Rationale: Dollar-sign is the conventional variable sigil across shells and many templating systems. It is visually distinct from the rest of a URL and is not a valid URL character outside query-string values, making it unambiguous as a placeholder. Using named variables (instead of positional {1}) makes templates self-documenting: https://github.com/$username is immediately legible.

Alternatives considered:

  • {varname} — conflicts with chi's route parameter syntax and 📝 ADR-0011's {slug} keyword placeholder; risks confusion
  • {1}, {2} positional indices — not self-documenting (rejected per 📝 ADR-0013 Option C)
  • Separate variables column — requires schema migration (rejected per 📝 ADR-0013 Option B)

Resolver Route Change

Choice: Change the catch-all from /{slug} (single-segment) to /{prefix}* (wildcard suffix that passes the full path to the handler)

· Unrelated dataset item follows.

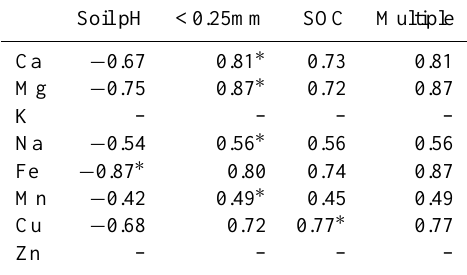
Figure 4. Soil available micronutrients of available Fe (a) , Mn (b) , Cu (c) , and Zn (d) for three soil depths in different soil coarseness degrees of 0% sand addition (C0), 10% (C10), 30% (C30), 50% (C50), and 70% (C70). Data represent mean ± SE ( n = 6). Letters indicate significant differences among treatments (lowercase letters) and differences among soil depths when averaging across all treat- ments (capital letters). Bars without letters above denote no signifi- cance is detected among treatments.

Rationale: chi's {slug} does not match slashes. The simplest way to route multi-segment paths to the existing resolver without interfering with any named route above it is to use chi's wildcard route. All existing named routes (/auth/*, /dashboard/*, /admin/*, /api/v1/*, /static/*) are registered before the catch-all and continue to take priority.

Alternatives considered:

  • Custom http.Handler on / via r.Mount — more invasive change to router structure
  • A second dedicated route /{slug}/* — requires knowing at startup which slugs have variables

Prefix-Slug Matching Algorithm

Choice: Split request path on /, try exact slug first, then try the first N-1 segments as a slug (where N is the total segment count), continuing until a matching slug is found or no prefixes remain.

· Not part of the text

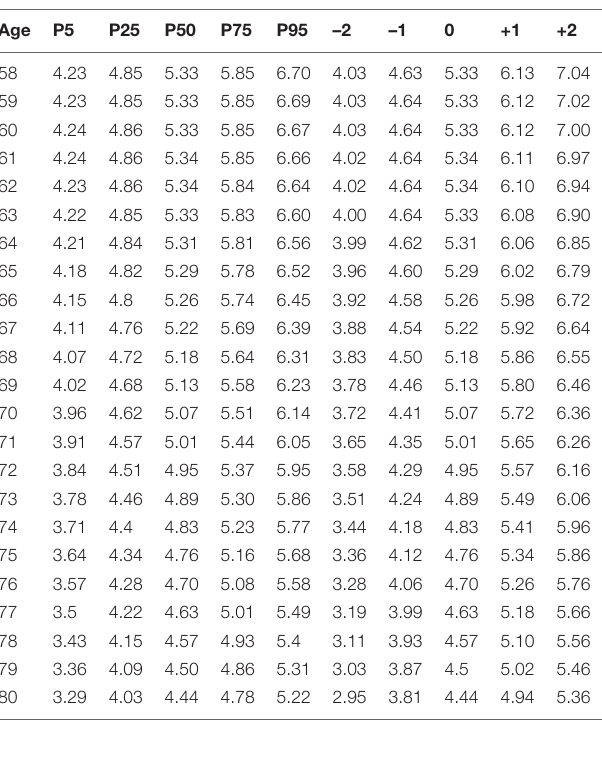
TABLE 3 | Women’s phase angle means estimates and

Rationale: Exact match must win so that a slug github/joestump (if it exists) takes priority over the variable link github. Beyond that, the simplest algorithm that is also correct is greedy longest prefix: try a/b/c, then a/b, then a. Each attempt is a single indexed DB lookup. For realistic path depths (2–4 segments) this is at most 3–4 queries.

Alternatives considered:

  • Load all variable slugs into memory at startup — avoids per-request DB overhead but adds complexity and stale-data risk

UI Hint Implementation

Choice: Client-side JavaScript watches the URL input for $ characters and renders a hint below the field showing detected variable names and an example path. No server round-trip required.

Rationale: The hint is purely cosmetic and can be computed entirely from the URL field value with a simple regex. Adding a server endpoint for this would be unnecessary complexity.

Architecture

Resolver flow with variable substitution

Variable detection and substitution

Risks / Trade-offs

  • Multiple DB lookups on 404 paths → Mitigated: the common case (exact slug match) is still one lookup. Variable path lookup only fires when the exact match fails and the path has >1 segment. Real-world paths are shallow (2–3 segments).
  • Ambiguous overlap between exact slugs and variable slugs → Mitigated: exact match always wins. Users who create github/joestump and github can coexist; the specific slug takes priority. Documented as a user responsibility in 📝 ADR-0013.
  • No save-time variable-count validation → Users won't see errors until navigation with wrong arity. Mitigated by the UI hint which shows expected variable names, and a clear 404 at runtime.
  • Variable values are URL-path segments → Values may need URL-encoding before substitution if they contain special characters. The implementation SHOULD apply url.PathEscape to each substituted value unless the URL template already encodes it.

Migration Plan

No database migration is required. The feature is purely additive:

  1. Deploy the updated binary with the new resolver logic and extended route
  2. Existing static links continue to work unchanged
  3. Users can immediately start creating variable links via the existing form

Rollback: revert the binary. Variable links would stop working but no data is corrupted; link records with $ in the URL are valid rows in the existing schema.

Open Questions

  • Should url.PathEscape be applied to substituted values, or should we apply url.QueryEscape when the $var appears in a query-string position? A simple heuristic is to apply url.PathEscape always and let users URL-encode if needed.
  • Should there be a UI affordance (e.g. a "Test this link" field) so users can preview the resolved URL before saving? Deferred to a follow-up.